===== Provided data

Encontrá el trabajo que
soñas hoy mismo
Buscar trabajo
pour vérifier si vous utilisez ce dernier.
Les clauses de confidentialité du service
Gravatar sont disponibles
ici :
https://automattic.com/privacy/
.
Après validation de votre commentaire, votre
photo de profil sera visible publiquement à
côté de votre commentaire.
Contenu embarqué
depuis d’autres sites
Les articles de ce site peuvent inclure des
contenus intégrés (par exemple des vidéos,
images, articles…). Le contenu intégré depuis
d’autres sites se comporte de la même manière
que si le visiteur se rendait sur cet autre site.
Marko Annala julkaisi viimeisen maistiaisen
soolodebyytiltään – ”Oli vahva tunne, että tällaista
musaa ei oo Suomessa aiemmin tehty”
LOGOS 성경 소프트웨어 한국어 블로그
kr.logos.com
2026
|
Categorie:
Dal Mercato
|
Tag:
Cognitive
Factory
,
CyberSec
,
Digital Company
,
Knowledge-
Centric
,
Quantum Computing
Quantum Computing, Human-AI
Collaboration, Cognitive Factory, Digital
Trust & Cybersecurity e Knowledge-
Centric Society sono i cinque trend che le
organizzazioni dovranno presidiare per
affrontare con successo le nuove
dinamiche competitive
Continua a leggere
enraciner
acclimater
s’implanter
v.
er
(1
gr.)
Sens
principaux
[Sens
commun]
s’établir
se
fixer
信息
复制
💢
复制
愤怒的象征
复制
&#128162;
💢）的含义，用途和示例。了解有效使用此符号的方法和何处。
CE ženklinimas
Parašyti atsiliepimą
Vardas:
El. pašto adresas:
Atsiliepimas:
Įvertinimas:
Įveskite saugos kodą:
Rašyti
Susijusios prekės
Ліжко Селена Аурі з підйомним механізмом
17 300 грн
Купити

==========

> [Task requirements] Set down the lines of the records exactly, from the first one through the line containing "d’autres sites se comporte de la même manière", and add nothing else.

> [Solution for this exercise]
Encontrá el trabajo que
soñas hoy mismo
Buscar trabajo
pour vérifier si vous utilisez ce dernier.
Les clauses de confidentialité du service
Gravatar sont disponibles
ici :
https://automattic.com/privacy/
.
Après validation de votre commentaire, votre
photo de profil sera visible publiquement à
côté de votre commentaire.
Contenu embarqué
depuis d’autres sites
Les articles de ce site peuvent inclure des
contenus intégrés (par exemple des vidéos,
images, articles…). Le contenu intégré depuis
d’autres sites se comporte de la même manière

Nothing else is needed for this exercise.